*** Excerpted passage ***

Wealth Percentile Calculator: Where Do You Rank in the US Net Worth Distribution?
Quick Answer
- *The median US household net worth is $192,700 (Federal Reserve 2022 SCF). The mean is $1.06M — skewed by the ultra-wealthy.
- *Top 10% threshold: ~$1.32M. Top 1% threshold: ~$11.1M.
- *The top 1% of US households own more than 30% of all wealth; the bottom 50% own just 2.5%.
- *Net worth rises sharply with age — median wealth for 55–64 year-olds ($364,500) is nearly 2.7x the overall median.
What Is a Wealth Percentile?
A wealth percentile tells you what share of households you rank above in terms of net worth. If you're at the 70th percentile, your net worth exceeds 70% of US households. It's a more grounding benchmark than comparing yourself to billionaires or your most frugal friend.
The Federal Reserve conducts the Survey of Consumer Finances (SCF)every three years — the most comprehensive household wealth dataset in the US. The figures in this guide come from the 2022 SCF, released in October 2023. It covers roughly 4,600 households and is statistically weighted to represent all US families.
US Net Worth Percentiles (Federal Reserve 2022 SCF)

*** End of Excerpted passage ***
*** Extracted records ***

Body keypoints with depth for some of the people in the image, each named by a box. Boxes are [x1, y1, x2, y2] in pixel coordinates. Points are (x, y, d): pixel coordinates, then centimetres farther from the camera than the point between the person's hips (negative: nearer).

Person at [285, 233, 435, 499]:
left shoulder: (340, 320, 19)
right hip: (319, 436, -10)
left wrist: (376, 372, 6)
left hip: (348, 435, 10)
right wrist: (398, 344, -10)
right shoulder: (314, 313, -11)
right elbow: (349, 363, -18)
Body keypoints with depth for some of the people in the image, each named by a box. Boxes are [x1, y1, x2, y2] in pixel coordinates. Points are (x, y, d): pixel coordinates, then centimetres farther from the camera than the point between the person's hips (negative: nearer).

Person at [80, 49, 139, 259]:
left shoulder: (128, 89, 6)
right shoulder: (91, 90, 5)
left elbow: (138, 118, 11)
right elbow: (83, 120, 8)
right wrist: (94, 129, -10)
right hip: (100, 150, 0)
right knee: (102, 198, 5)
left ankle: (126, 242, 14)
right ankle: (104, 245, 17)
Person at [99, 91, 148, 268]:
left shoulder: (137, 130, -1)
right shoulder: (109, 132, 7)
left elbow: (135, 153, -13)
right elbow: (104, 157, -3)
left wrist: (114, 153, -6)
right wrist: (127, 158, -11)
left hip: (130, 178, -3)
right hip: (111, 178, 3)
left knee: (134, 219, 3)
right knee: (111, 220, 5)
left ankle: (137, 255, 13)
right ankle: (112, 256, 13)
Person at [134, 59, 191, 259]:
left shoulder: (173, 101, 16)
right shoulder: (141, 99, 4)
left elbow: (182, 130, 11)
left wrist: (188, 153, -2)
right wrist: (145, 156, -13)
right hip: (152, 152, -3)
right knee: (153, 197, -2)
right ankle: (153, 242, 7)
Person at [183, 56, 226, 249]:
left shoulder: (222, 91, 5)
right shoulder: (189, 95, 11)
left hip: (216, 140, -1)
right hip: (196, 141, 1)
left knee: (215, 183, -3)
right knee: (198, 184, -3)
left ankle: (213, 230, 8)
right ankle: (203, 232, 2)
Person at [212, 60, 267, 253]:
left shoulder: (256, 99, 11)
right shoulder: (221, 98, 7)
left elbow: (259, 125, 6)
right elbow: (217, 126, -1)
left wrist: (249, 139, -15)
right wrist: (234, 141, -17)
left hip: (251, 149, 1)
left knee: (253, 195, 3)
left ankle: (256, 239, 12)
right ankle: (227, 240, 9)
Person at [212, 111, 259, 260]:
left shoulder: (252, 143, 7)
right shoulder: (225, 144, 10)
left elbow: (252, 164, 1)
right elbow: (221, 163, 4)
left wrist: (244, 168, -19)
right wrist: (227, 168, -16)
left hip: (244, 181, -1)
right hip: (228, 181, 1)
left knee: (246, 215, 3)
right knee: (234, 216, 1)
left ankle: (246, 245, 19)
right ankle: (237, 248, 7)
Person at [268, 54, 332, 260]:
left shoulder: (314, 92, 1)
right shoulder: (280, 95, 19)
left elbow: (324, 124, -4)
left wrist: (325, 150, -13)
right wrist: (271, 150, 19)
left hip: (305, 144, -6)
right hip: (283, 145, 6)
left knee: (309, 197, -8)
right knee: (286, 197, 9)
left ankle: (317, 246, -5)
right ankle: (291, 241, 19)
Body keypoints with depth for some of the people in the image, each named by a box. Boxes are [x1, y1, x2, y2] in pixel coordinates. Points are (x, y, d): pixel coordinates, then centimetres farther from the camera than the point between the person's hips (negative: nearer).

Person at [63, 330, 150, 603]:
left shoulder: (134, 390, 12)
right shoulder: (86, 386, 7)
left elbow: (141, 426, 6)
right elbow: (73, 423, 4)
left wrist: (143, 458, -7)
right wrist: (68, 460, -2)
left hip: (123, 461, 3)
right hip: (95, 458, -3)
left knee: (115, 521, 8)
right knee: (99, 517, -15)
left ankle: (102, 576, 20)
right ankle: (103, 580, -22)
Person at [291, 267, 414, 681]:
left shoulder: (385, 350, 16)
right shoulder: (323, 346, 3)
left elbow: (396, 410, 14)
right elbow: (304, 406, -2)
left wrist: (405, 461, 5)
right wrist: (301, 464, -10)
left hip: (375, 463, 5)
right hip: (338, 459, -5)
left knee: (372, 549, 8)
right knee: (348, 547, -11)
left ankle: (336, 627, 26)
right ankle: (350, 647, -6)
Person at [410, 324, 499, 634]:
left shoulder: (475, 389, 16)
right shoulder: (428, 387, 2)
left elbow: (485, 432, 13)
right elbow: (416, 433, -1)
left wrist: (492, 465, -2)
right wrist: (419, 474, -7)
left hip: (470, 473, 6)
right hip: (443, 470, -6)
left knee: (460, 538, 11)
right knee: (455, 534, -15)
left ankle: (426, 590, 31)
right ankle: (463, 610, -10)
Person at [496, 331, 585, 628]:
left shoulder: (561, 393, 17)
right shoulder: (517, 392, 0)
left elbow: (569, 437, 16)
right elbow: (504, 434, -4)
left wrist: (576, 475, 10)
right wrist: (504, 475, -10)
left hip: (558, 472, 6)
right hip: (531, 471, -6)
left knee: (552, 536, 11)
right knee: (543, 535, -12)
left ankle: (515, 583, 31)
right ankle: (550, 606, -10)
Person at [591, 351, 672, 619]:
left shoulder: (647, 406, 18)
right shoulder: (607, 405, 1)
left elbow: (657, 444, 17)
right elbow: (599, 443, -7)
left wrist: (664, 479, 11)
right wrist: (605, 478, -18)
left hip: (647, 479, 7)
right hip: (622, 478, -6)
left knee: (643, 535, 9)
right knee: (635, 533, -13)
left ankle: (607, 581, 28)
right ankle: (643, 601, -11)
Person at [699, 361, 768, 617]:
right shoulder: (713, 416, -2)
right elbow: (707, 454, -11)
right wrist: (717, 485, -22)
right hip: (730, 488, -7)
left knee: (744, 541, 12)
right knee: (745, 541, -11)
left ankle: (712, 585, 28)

*** End of Extracted records ***
*** Extracted records ***

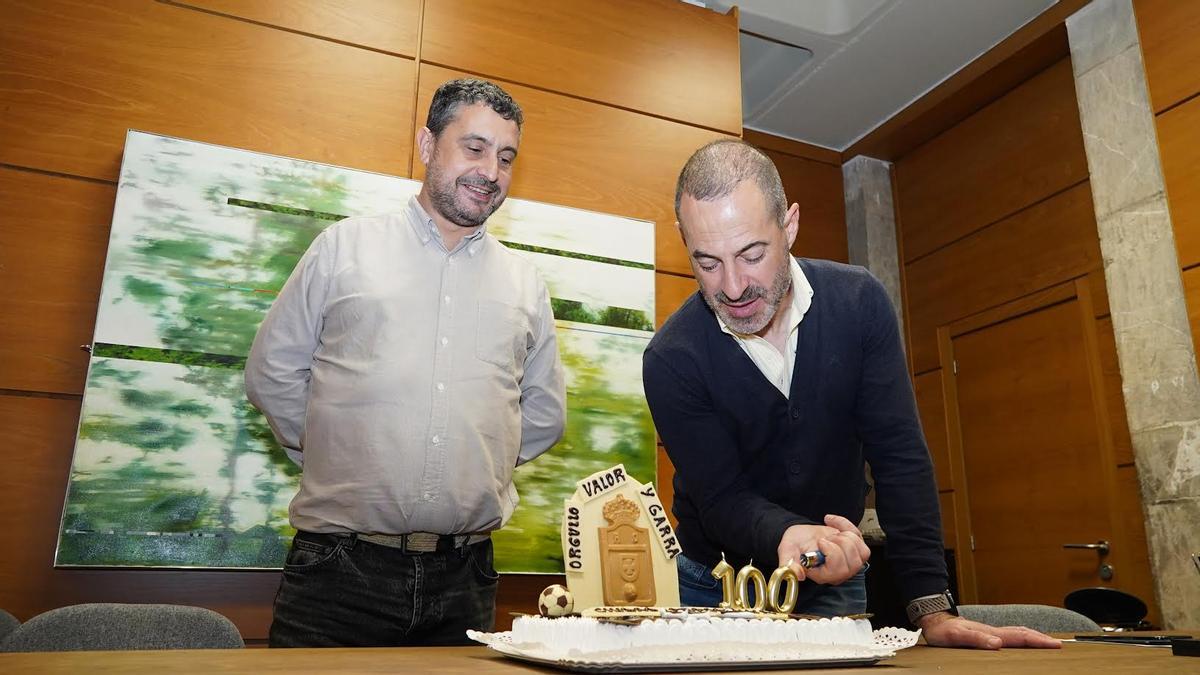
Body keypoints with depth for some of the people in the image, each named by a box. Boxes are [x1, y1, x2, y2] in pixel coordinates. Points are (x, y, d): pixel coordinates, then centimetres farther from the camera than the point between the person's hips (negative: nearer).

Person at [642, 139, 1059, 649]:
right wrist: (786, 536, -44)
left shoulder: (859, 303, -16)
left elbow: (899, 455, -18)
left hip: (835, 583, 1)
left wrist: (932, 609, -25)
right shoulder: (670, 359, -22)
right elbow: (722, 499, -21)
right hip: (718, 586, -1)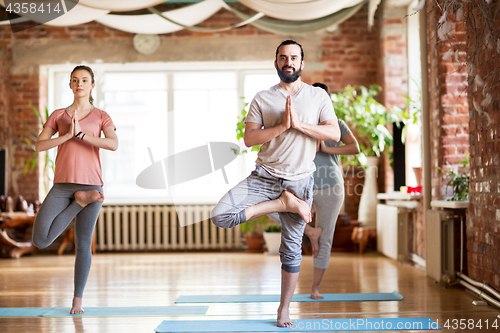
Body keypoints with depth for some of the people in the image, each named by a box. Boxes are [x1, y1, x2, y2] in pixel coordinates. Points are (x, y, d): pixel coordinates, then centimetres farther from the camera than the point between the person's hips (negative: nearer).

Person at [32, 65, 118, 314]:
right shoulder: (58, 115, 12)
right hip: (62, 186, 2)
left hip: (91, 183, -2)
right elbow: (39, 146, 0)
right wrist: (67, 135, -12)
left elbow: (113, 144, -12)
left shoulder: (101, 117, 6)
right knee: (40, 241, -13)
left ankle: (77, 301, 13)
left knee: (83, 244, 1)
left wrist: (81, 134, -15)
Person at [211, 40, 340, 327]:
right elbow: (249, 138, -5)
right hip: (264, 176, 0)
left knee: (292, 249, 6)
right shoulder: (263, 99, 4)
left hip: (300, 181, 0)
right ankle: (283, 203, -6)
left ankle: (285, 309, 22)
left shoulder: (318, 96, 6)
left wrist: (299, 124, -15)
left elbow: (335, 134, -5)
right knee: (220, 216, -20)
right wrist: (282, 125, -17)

*** End of Extracted records ***

Task item ::
Reproduce the wealth percentile guide word for word, covering the stretch from "- *The top 1%" through "most frugal friend.".

Answer section ::
- *The top 1% of US households own more than 30% of all wealth; the bottom 50% own just 2.5%.
- *Net worth rises sharply with age — median wealth for 55–64 year-olds ($364,500) is nearly 2.7x the overall median.
What Is a Wealth Percentile?
A wealth percentile tells you what share of households you rank above in terms of net worth. If you're at the 70th percentile, your net worth exceeds 70% of US households. It's a more grounding benchmark than comparing yourself to billionaires or your most frugal friend.